Supplied passage:
>>>>

= 1961 in the environment =

This is a list of notable events relating to the environment in 1961. They relate to environmental law, conservation, environmentalism and environmental issues.

Before the environmental movement, the most common phrase used for this concept was "environmental conservation".

A number of notable environmentalists and politicians involved with environmental issues who came of age in the early 21st century were born in 1961.

==Events==

- A number of protected areas were established in 1961, including the Cape Cod National Seashore.

===January===
- John F. Kennedy was inaugurated President of the United States on January 20, 1961. He would sign some of the first important United States energy laws and environmental laws, although he also initiated Operation Nougat, a series of nuclear weapons tests from 1961 to 1962.

===June===
- The Antarctic Treaty System was effective 23 June 1961.

<<<<

Requests:
[a] According to the 1961 environment list, on what date did the Antarctic Treaty System take effect?
[b] Write the next part of the 1961 environment list, picking up right after its last line.

[Stored records]
>>>>

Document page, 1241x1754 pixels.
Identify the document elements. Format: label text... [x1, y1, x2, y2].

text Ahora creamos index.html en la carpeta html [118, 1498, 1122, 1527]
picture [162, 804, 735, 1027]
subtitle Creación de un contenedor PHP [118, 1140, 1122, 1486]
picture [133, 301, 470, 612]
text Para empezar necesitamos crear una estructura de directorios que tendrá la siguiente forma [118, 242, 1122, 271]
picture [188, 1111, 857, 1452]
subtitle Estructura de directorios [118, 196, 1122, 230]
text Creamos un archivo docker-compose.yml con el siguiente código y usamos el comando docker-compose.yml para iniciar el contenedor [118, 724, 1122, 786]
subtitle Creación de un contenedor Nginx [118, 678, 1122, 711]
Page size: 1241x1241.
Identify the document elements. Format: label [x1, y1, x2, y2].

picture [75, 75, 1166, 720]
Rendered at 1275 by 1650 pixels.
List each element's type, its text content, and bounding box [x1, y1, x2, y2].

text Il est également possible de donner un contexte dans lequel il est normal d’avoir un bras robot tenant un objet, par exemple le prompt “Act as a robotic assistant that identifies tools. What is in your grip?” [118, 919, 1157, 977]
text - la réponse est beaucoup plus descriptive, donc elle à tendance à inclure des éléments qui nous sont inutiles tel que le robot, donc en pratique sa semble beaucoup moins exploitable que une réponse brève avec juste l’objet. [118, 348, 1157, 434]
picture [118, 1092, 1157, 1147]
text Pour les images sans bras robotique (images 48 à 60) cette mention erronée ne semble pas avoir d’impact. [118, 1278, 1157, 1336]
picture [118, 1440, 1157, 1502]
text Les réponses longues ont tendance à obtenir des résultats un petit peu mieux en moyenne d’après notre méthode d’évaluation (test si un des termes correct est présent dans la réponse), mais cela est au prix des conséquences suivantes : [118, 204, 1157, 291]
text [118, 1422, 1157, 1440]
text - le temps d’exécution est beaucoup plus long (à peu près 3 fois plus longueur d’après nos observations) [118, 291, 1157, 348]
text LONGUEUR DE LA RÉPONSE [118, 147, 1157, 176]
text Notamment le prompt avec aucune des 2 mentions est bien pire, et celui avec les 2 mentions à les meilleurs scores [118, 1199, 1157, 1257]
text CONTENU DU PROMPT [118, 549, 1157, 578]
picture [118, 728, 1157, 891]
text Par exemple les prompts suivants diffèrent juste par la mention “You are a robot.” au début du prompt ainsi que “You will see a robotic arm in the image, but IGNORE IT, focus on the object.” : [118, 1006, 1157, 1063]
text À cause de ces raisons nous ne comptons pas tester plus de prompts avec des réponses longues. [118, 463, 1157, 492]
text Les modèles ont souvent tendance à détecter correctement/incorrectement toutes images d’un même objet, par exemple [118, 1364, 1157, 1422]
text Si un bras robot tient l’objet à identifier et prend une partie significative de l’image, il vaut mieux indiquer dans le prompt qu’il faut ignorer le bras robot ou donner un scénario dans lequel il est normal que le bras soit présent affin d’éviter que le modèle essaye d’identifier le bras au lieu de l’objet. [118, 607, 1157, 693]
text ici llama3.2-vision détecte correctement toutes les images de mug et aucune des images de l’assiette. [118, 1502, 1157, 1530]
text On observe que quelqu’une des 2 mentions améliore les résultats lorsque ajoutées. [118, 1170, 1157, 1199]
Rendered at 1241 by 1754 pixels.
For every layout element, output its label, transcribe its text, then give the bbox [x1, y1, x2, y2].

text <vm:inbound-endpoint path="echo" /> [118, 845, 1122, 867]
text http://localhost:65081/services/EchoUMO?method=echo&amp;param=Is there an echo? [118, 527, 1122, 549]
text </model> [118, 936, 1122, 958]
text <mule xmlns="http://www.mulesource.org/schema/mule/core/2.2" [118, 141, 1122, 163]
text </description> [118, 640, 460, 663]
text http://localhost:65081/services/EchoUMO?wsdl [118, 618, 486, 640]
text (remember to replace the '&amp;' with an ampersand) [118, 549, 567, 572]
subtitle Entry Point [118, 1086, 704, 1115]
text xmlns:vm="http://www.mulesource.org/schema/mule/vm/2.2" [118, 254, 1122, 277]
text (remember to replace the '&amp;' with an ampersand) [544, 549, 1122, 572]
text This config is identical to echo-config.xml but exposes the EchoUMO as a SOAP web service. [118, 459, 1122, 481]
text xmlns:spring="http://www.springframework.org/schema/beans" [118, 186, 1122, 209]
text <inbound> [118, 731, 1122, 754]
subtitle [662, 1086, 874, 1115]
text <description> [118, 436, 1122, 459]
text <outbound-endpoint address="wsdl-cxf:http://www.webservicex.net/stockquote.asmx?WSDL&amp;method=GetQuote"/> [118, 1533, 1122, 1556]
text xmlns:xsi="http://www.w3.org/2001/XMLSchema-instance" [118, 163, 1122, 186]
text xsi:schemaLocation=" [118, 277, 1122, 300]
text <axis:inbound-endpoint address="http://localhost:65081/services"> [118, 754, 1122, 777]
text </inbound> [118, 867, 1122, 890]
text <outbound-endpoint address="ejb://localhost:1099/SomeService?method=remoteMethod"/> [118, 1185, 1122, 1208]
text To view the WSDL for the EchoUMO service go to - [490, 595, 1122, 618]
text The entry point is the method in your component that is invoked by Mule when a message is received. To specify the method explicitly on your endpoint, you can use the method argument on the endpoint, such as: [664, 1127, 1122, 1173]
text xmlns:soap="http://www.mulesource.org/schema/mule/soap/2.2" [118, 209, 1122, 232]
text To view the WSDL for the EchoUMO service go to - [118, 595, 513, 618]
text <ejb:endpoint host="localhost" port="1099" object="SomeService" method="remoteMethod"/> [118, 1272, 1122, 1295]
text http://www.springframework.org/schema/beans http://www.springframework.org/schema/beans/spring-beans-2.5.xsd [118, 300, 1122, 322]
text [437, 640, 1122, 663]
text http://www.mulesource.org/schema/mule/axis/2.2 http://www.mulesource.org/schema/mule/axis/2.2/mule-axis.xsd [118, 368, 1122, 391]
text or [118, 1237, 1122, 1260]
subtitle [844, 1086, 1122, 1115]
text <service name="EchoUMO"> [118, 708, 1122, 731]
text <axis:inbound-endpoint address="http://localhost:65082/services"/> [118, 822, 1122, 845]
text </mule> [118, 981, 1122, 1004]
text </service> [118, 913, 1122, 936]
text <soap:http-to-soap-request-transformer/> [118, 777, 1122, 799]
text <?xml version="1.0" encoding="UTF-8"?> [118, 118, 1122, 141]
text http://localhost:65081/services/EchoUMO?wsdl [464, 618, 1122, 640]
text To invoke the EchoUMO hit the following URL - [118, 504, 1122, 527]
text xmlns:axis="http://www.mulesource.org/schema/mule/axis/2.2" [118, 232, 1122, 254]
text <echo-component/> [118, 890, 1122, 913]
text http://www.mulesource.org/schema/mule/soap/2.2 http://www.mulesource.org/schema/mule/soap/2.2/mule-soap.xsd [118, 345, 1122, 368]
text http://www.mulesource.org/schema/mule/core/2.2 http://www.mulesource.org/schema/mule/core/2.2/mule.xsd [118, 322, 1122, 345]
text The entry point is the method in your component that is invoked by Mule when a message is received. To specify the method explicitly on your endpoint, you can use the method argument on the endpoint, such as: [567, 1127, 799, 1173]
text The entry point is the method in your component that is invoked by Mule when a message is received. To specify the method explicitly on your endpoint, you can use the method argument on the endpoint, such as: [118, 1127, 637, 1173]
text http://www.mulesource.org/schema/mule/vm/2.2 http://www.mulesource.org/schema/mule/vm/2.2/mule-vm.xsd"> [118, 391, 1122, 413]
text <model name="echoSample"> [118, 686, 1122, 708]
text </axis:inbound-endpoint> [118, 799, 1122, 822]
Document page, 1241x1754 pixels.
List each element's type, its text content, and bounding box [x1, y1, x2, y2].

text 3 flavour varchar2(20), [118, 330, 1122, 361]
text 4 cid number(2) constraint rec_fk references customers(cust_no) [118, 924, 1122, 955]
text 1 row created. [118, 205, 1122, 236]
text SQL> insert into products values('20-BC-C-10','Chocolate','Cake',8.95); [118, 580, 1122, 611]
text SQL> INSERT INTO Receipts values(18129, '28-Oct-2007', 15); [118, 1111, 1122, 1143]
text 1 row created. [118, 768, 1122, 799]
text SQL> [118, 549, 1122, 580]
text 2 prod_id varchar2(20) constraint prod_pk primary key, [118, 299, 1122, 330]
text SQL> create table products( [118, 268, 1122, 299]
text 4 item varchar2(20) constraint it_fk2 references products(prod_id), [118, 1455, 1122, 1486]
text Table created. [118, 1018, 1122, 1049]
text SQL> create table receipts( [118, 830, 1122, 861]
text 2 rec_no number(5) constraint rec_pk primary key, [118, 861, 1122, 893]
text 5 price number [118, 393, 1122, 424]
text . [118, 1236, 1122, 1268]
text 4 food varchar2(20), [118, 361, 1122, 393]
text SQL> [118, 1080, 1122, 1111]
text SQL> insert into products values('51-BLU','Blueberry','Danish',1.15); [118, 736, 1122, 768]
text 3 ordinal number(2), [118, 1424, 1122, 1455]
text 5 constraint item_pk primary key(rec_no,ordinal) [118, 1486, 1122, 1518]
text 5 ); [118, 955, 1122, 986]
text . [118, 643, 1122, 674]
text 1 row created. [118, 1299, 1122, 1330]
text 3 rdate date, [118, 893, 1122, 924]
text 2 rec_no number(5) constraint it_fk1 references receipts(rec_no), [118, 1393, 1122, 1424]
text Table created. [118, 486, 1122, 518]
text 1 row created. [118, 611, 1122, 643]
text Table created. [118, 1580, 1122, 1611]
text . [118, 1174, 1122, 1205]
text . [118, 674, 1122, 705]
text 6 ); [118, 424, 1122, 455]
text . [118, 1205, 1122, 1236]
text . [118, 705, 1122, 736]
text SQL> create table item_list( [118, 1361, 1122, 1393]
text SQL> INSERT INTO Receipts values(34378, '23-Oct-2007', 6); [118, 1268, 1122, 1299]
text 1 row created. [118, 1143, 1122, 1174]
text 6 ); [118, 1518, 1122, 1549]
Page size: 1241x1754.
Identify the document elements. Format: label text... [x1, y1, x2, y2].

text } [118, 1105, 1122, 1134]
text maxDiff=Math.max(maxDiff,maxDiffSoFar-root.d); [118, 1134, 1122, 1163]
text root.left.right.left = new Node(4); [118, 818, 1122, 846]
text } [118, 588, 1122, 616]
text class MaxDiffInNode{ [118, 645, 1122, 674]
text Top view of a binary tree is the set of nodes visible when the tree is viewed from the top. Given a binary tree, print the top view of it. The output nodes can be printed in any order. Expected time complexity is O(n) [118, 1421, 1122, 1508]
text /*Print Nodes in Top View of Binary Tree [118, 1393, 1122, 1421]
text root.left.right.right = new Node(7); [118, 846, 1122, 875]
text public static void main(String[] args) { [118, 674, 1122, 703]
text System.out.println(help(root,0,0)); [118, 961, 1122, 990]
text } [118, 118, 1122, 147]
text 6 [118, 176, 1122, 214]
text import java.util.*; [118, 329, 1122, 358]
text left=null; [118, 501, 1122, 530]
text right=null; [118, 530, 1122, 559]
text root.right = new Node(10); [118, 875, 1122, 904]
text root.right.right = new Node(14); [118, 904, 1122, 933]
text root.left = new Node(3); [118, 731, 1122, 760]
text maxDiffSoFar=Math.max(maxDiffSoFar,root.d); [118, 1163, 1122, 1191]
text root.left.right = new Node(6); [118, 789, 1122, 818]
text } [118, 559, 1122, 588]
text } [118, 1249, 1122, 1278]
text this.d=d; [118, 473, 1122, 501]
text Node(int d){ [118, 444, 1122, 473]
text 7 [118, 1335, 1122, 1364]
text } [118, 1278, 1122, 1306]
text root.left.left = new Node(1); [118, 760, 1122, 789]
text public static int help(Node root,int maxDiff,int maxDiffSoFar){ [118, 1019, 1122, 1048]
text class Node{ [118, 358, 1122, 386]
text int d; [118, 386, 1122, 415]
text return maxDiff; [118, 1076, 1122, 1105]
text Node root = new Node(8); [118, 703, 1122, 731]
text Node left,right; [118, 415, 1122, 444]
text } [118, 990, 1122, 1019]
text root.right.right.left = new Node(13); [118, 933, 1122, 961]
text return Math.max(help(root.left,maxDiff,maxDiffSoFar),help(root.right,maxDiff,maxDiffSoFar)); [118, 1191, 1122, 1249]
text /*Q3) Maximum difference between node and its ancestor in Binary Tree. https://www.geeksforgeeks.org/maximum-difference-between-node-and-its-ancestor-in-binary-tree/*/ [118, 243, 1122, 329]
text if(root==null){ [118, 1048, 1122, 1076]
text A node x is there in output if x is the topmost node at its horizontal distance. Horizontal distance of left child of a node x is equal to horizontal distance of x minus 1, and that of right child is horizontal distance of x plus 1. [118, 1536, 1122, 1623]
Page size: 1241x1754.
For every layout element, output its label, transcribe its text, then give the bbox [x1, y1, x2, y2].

<<<<

Exercise answers:
[a] 23 June 1961.

[b]
===August===
- President John F. Kennedy signed the Oil Pollution Act of 1961, which became effective immediately.
- Kennedy signed the legislation that creates the Cape Cod National Seashore, on August 7, 1961; he has previously sponsored the bill when he was Senator.

===September===
- President John F. Kennedy signed the Arms Control and Disarmament Act of 1961 on September 26, 1961, which became effective immediately.

==Births==
- Randall Arauz was born 1961 (date publicly not available).

==Deaths==
- Rafael Trujillo, the dictator or the Dominican Republic whose environmental policies were good, was assassinated on 30 May 1961.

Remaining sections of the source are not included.